I am not expecting a detailed response to any of this long post, but If you would care to cite a reference to your thoughts on any of these areas, or provide thoughts on any of this here, I would appreciate that. I am mostly just trying to understand how best to deal with the midrange EQ in a nonideal room situation. I like my current midrange EQ setup far better than avoiding EQ in that range. Many experienced hobbyest have advised that any EQ there to address room effects is not advised. I am more inclined to suggest to other hobbyists that they can improve the sound quality via EQ in this range if reasonable methods are used.
Thank you for your valued opinion and questions!
I will try to answer.

*) As I am pointing to focus on loudspeaker performance I do not use such term as Listening Point. Even very early users of my works were referencing lack of any sweet spot and any connection to some listening point when the correction was introduced. Of course, there are some special cases when loudspeakers have very narrow directivity. Special measures are taking place in such cases.
*) The loudspeaker’s Sound Power response (for far field applications) is base.
*) The MMM is a trial to reinvent some part of this work, published in 2005
http://www.google.com/patents/US8121302

*) I did not see any benefit of use of Linear Phase filters in any application. I am using Minimum Phase correction filters from very start in 2002. Because of 1) no latency 2) the minimum phase problems of loudspeaker are corrected ideally- as from amplitude as from phase prospective. The beauty of that you can see in LF correction when large GD caused by main resonance of loudspeaker, is removed.

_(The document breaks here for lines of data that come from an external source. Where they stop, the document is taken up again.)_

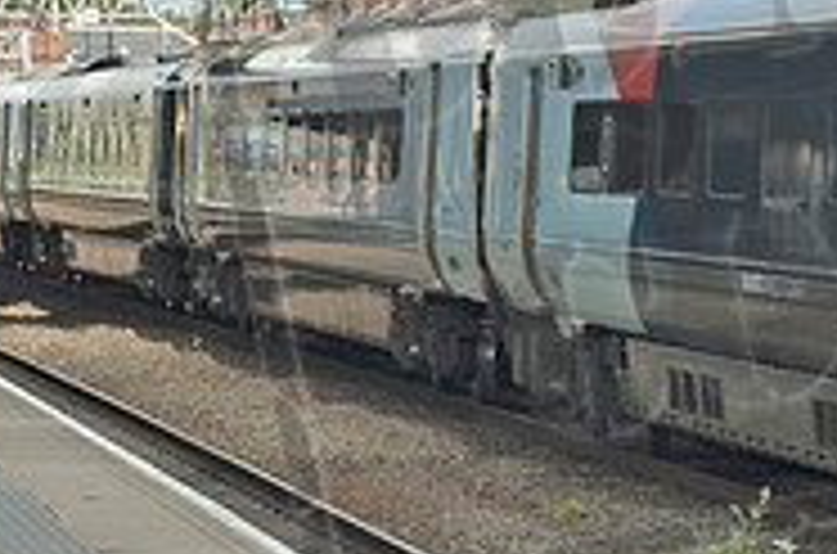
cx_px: 806
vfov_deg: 6.1
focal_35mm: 224
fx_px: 5195
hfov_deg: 9.2
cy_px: 101
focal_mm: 48
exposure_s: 1/250
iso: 200
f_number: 8
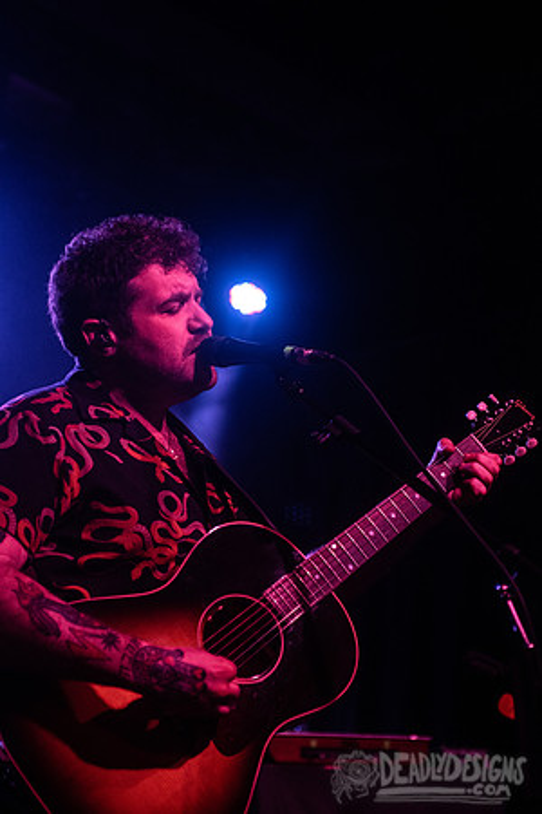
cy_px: 407
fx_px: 1581
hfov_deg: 19.5
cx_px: 271
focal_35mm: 70
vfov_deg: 28.8
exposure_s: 1/250
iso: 2500
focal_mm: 70
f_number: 3.2
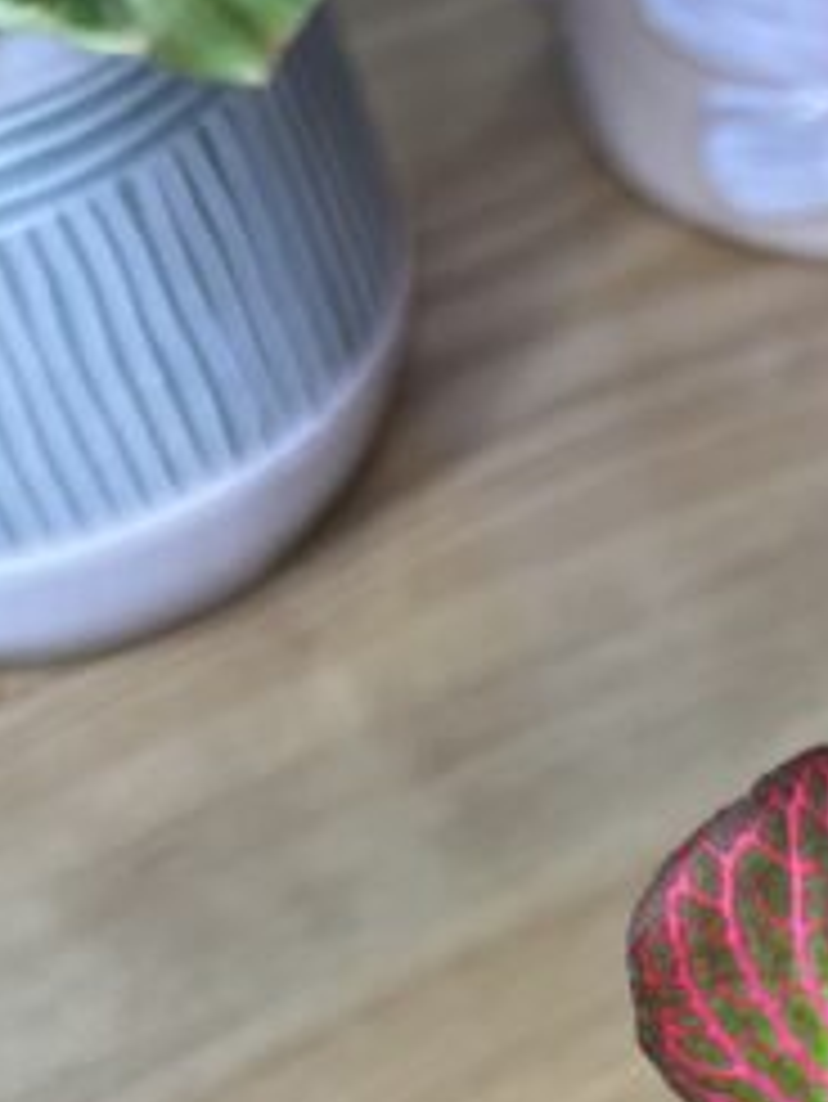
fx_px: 2709
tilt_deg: -61.7
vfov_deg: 20.0
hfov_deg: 15.7
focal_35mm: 85
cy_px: 1637
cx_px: 1328
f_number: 1.6
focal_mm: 5.1
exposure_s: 1/120
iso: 64
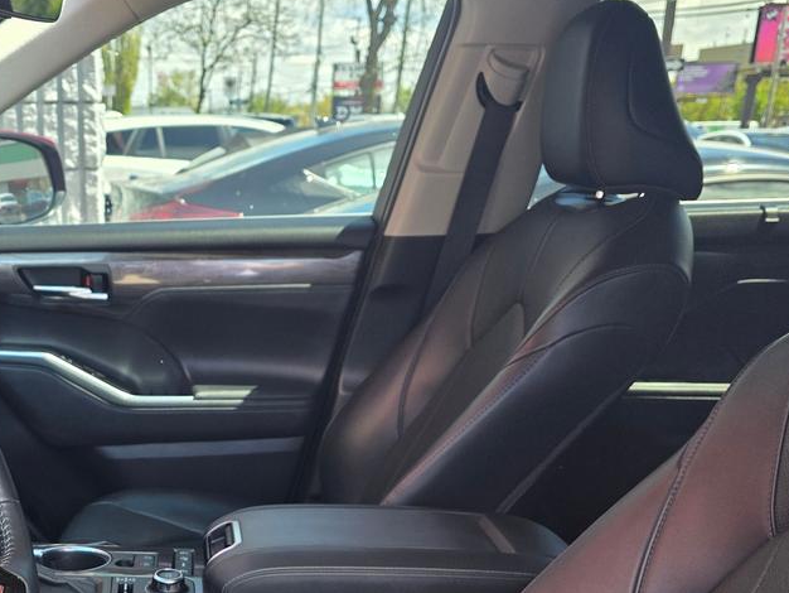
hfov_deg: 38.9
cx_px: 163
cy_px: 597
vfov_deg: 28.9
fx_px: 1072
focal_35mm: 47
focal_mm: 6.3
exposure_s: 1/180
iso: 40
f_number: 1.7
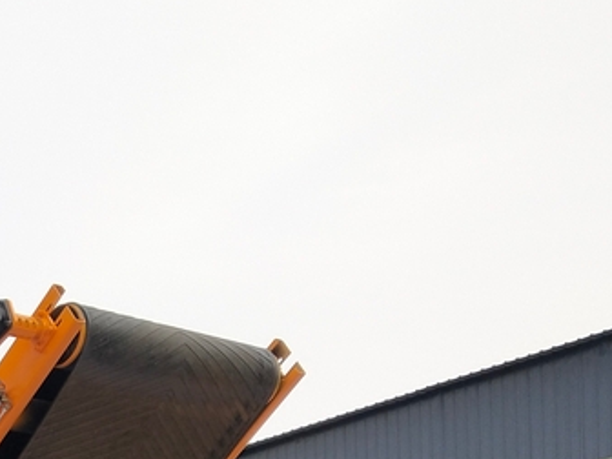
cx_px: -286
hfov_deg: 16.8
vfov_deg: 12.8
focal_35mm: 107
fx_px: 1892
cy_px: 767
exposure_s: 1/409
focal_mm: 3.95
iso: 85
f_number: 1.8
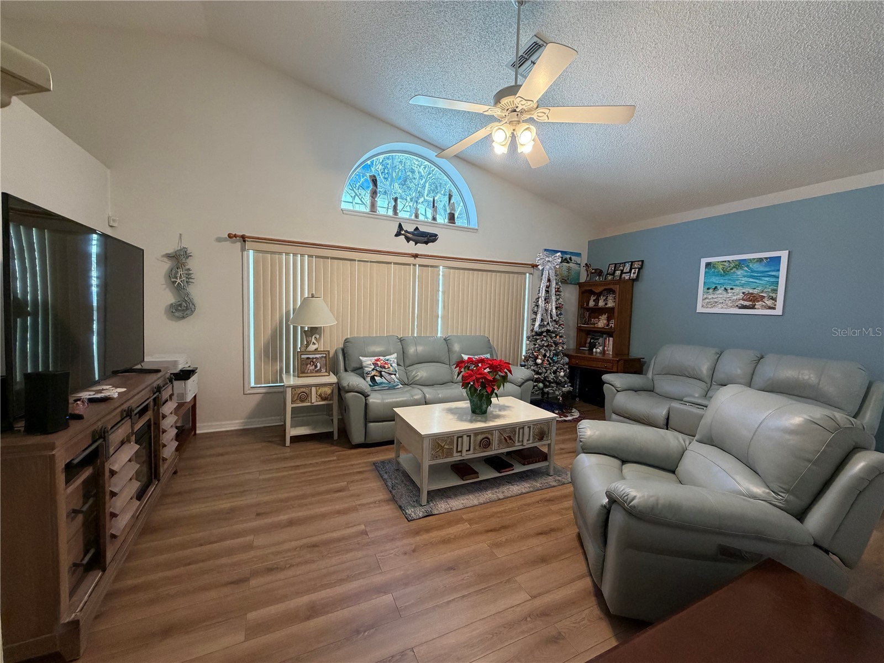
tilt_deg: -3.8
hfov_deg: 102.1
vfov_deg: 85.7
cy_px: 332
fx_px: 358
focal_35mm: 14
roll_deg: -2.1
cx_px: 442
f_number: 2.2
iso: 320
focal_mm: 2.22
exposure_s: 1/120
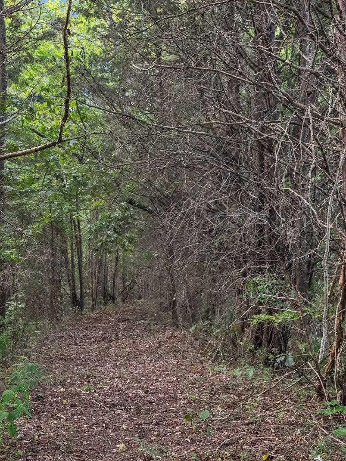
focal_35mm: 57
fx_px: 760
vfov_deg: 33.6
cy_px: 292
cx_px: 142
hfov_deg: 25.6
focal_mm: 31
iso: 800
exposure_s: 1/80
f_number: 5.6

*) I do not understand any attempts to do some correction from one point measurement (or few points) that are connected to some LP. Because of fact that any trial to fill up some dip on FR (caused by room modes or interference – non minimum phase behavior) is requesting narrow resonant peak on equalizer’s FR. That two „processes” are not with opposite sign – they do not compensate each other as it is with basic assumption of the use of correction that - predistortions, which are introduced by equalizer, will be compensated (neutralized) by distortions of system that we are truing to equalize.

If we are looking for exception quality in LF we should turn to near field setup with appropriate EQ. The TDA EQ is for that.

Our, human, listening perception is build such way that it extracts the „color” of sound source even in case of far field. We will percept any predistortions as distortions of sound source if such predistortions are not closely connected to real distortions of source – loudspeaker. This is true especially up from midrange.


Quote:
... as long as your within a +/- 3 or 5db then your good.
This is true for listening for enjoyment and when „problems” are wide band.

The job of recording/mix engineer is requesting decision making within accuracy of 1...2 dB and the monitor system with respective accuracy is requested.

If you are willing to catch (listen for) nuances of different „handwriting style” of each engineer/producer/label, you should have a loudspeaker system with appropriate accuracy.

Quote:
...the anechoic axial response of the speaker should be flat...
It is impossible to find true axes even for loudspeakers with smooth and wide directivity...


But, if little bit touch the room, the most degradating factor of room are its windows.
Nothing can be more problematic than a real large window next to yours speakers.